/---

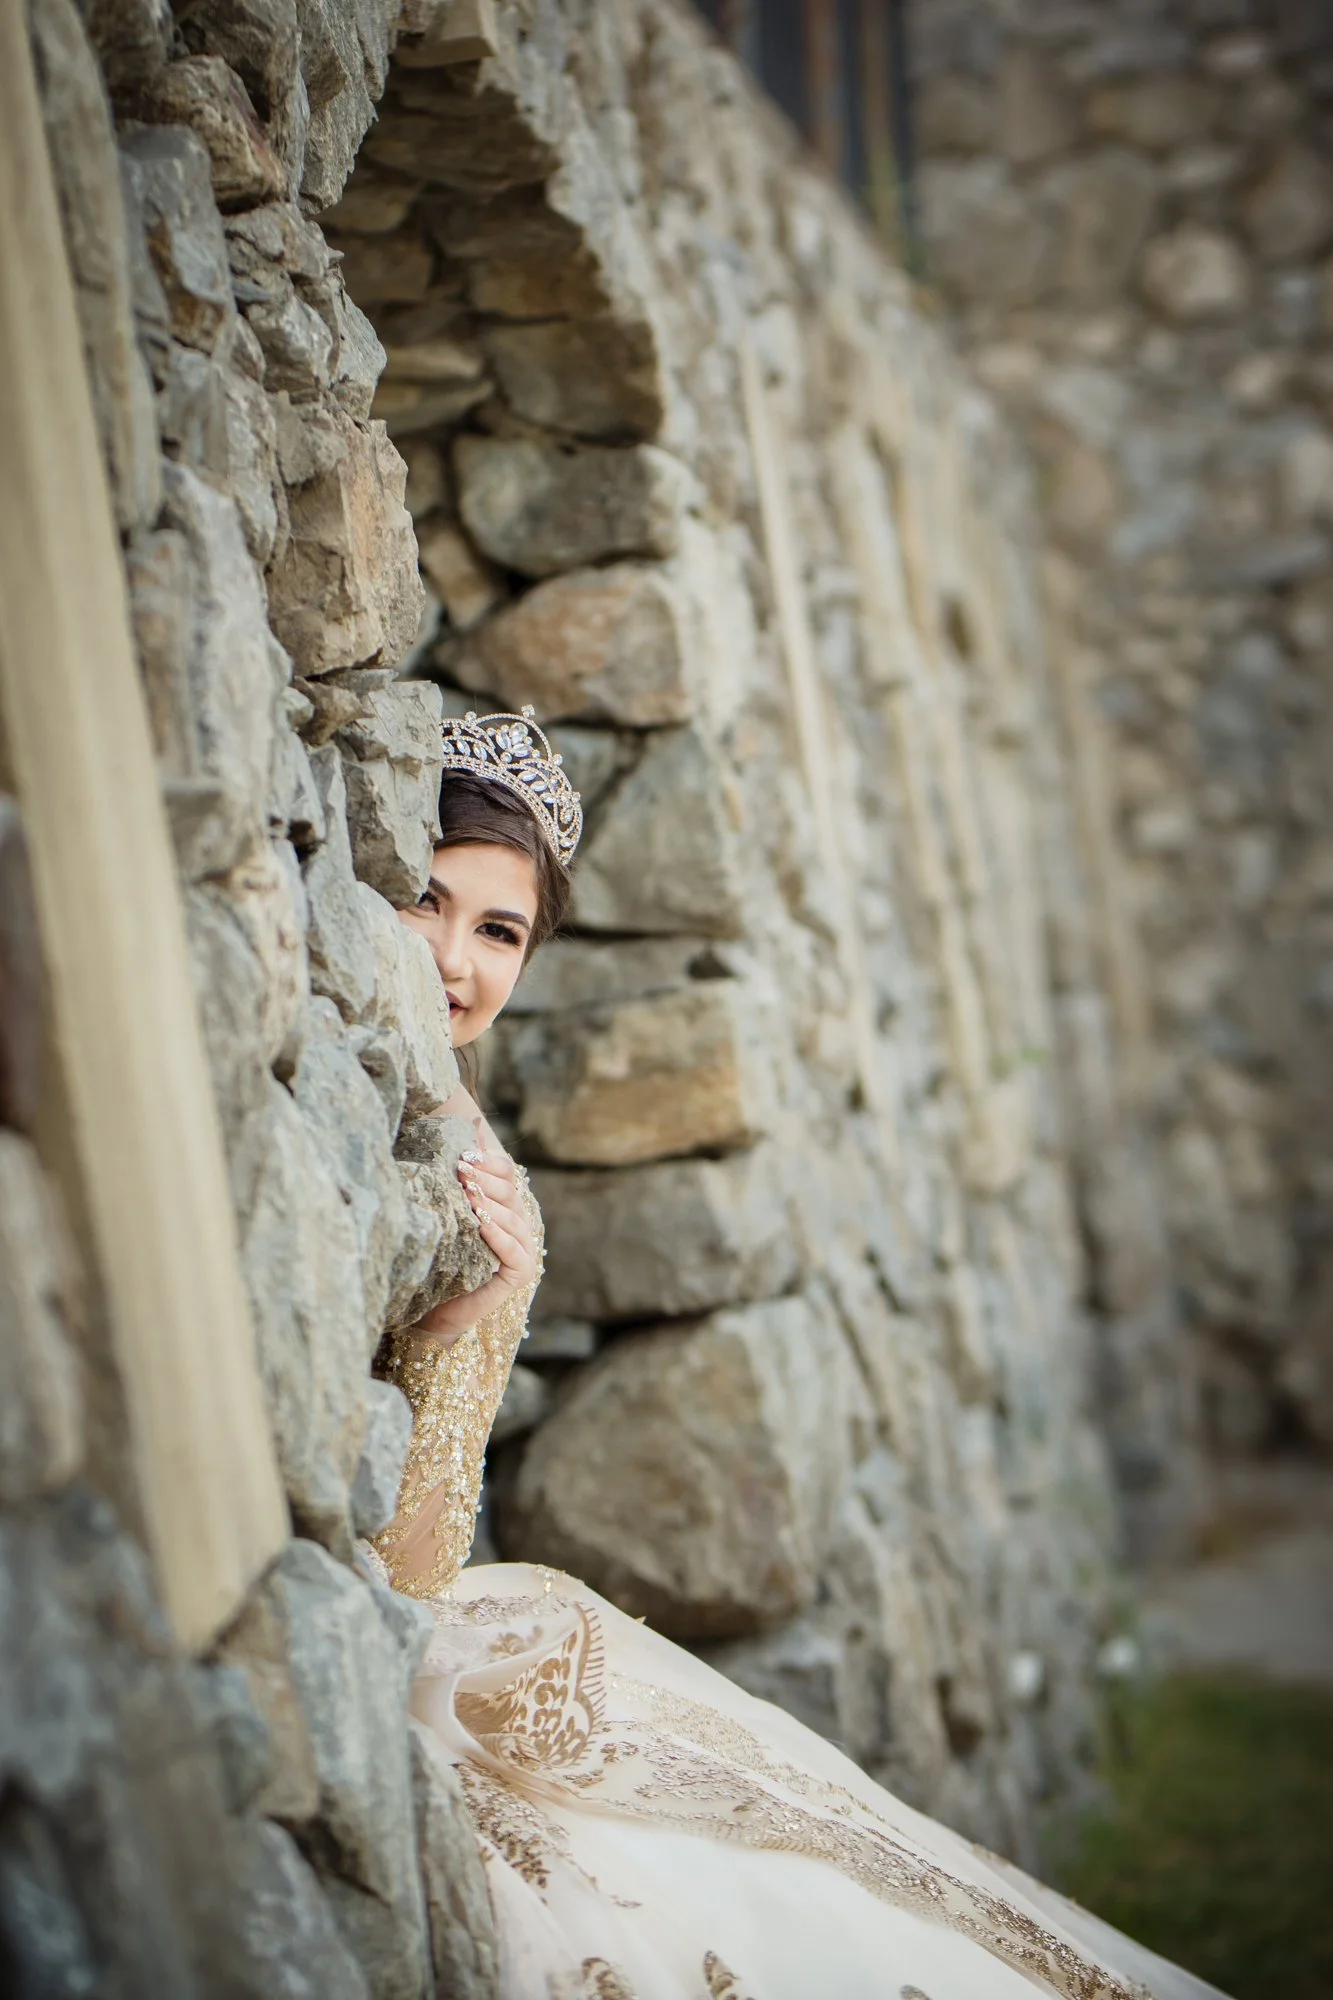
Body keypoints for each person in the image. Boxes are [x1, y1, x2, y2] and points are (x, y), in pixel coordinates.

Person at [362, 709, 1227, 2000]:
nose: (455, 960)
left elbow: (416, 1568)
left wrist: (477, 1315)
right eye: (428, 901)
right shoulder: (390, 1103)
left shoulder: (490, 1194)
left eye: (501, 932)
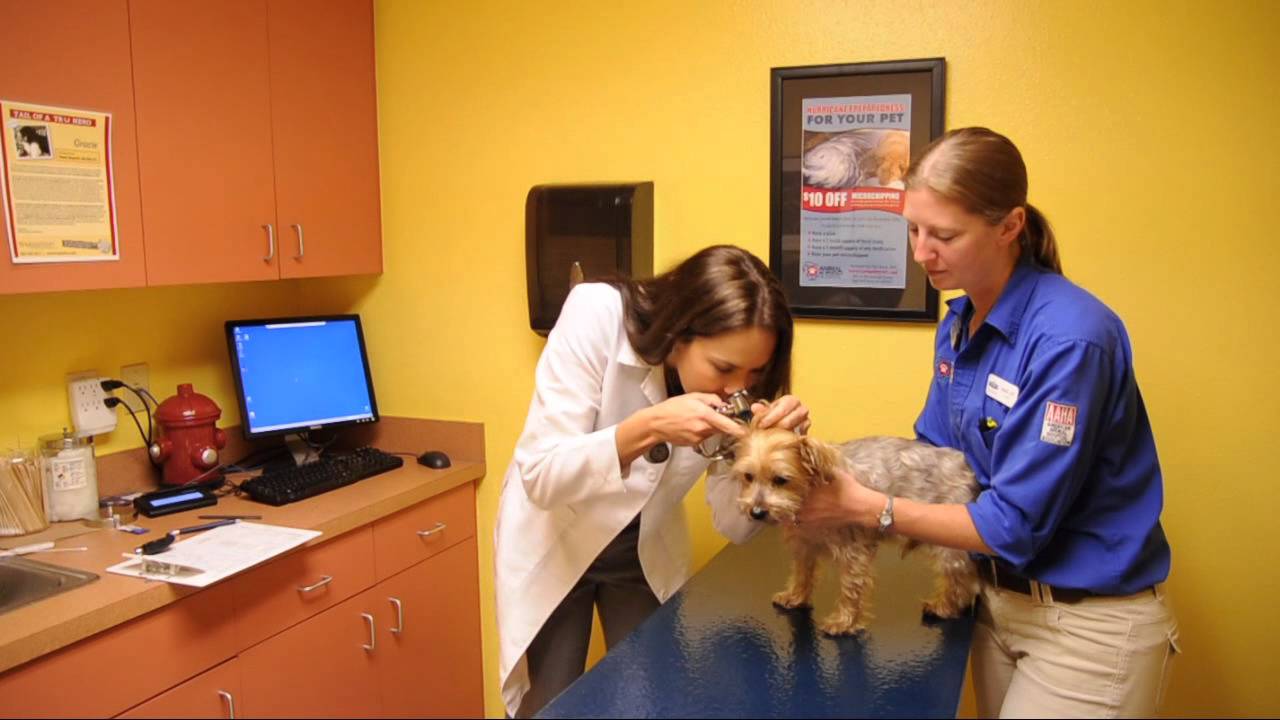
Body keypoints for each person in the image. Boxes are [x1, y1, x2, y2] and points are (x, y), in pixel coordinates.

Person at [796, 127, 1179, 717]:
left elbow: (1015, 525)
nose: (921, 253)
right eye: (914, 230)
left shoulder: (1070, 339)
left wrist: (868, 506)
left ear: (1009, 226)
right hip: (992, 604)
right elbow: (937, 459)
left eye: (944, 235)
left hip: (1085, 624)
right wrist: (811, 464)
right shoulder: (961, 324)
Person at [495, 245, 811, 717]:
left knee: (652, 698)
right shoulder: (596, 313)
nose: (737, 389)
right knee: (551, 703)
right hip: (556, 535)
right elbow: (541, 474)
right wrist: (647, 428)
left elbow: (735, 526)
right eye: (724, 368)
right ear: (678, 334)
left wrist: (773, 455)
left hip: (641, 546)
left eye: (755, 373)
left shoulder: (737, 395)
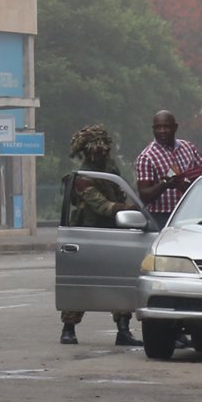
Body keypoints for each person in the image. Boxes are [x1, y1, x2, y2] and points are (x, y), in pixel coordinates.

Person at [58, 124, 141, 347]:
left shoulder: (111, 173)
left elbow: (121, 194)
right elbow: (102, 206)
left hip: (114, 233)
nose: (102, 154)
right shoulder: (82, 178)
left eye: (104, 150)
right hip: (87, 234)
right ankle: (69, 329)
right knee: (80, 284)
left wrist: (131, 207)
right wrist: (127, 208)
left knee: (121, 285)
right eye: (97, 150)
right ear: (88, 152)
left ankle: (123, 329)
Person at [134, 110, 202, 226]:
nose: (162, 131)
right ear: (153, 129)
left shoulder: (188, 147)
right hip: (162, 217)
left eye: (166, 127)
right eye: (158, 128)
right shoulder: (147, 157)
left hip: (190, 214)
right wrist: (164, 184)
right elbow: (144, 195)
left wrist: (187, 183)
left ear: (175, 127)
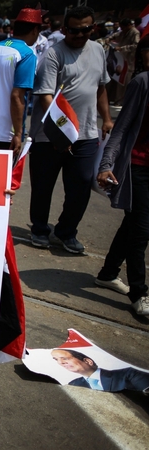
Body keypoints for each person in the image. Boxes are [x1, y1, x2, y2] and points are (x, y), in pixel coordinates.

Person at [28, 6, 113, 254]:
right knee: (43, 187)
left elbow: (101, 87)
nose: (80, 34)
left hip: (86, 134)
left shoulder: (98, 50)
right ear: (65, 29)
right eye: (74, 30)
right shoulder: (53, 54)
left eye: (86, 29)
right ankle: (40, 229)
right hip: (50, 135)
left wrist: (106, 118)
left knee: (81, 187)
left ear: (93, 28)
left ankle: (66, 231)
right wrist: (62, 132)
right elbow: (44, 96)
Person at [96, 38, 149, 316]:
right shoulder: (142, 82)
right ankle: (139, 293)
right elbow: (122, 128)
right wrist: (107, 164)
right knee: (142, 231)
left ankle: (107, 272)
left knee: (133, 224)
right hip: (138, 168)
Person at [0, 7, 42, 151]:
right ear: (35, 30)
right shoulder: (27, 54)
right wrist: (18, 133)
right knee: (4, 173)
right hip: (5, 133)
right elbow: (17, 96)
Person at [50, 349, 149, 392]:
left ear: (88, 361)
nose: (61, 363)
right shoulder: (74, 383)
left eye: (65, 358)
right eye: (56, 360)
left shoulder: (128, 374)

\---

→ **Task goal**
Reproduce the lines above starting at the one with "left hip: (190, 214)" and ending at the one with "right knee: (43, 187)", both included, exactly and with no pictures.

→ **Written solution**
left hip: (190, 214)
right wrist: (164, 184)
right elbow: (144, 195)
left wrist: (187, 183)
left ear: (175, 127)
Body keypoints for each person in the image. Boxes are [x1, y1, x2, y2] and points are (x, y), in pixel coordinates.

Person at [28, 6, 113, 254]:
right knee: (43, 187)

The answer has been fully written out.